É possível a intercepção telefônica no âmbito civil em situação de
extrema excepcionalidade, quando não houver outra medida que
resguarde direitos ameaçados e o caso envolver indícios de conduta
considerada criminosa. A decisão é da Terceira Turma do Superior
Tribunal de Justiça (STJ), ao julgar habeas corpus preventivo em que o
responsável pela execução da quebra de sigilo em uma empresa telefônica
se recusou a cumprir determinação judicial para apurar incidente de
natureza civil.
O Tribunal de Justiça de Mato Grosso do Sul
(TJMS) julgou correta a decisão do juízo de direito de uma vara de
família, que expediu ofício para investigar o paradeiro de criança
levada por um familiar contra determinação judicial. O gerente se negou a
cumprir a ordem porque a Constituição, regulamentada neste ponto pela
Lei 9.296/96, permite apenas a interceptação para investigação criminal
ou instrução processual penal.
O TJMS considerou que é possível a
interceptação na esfera civil quando nenhuma outra diligência puder ser
adotada, como no caso julgado, em que foram expedidas, sem êxito,
diversas cartas precatórias para busca e apreensão da criança. O órgão
assinalou que o caso põe em confronto, de um lado, o direito à
intimidade de quem terá o sigilo quebrado e, de outro, vários direitos
fundamentais do menor, como educação, alimentação, lazer, dignidade e
convivência familiar.
Para o tribunal local, as consequências do
cumprimento da decisão judicial em questão são infinitamente menos
graves do que as que ocorreriam caso o estado permanecesse inerte.

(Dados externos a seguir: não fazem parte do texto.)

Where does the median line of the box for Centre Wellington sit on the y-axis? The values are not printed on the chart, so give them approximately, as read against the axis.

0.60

Segundo o relator no STJ, ministro Sidnei Beneti, a situação inspira
cuidado e não se trata pura e simplesmente de discussão de aplicação do
preceito constitucional que garante o sigilo.
Embora a ordem
tenha partido de juízo civil, a situação envolve também a necessidade de
apurar a suposta prática do delito previsto pelo artigo 237 do Estatuto
da Criança e do Adolescente (ECA): “Subtrair criança ou adolescente ao
poder de quem o tem sob sua guarda em virtude de lei ou ordem judicial,
com o fim de colocação em lar substituto.”
O ministro destacou
que o responsável pela quebra do sigilo não demonstrou haver limitação
na sua liberdade de ir e vir e não há informação no habeas corpus sobre o
início de processo contra ele, nem sobre ordem de prisão cautelar. “Não
toca ao paciente, embora inspirado por razões nobres, discutir a ordem
judicial alegando direito fundamental que não é seu, mas da parte”,
ressaltou o ministro.
“Possibilitar que o destinatário da ordem
judicial exponha razões para não cumpri-la é inviabilizar a própria
atividade jurisdicional, com prejuízo para o Estado Democrático de
Direito”, afirmou o ministro. Tendo em vista não haver razões para o
receio de prisão iminente, a Terceira Turma não conheceu do pedido de
habeas corpus impetrado pela defesa.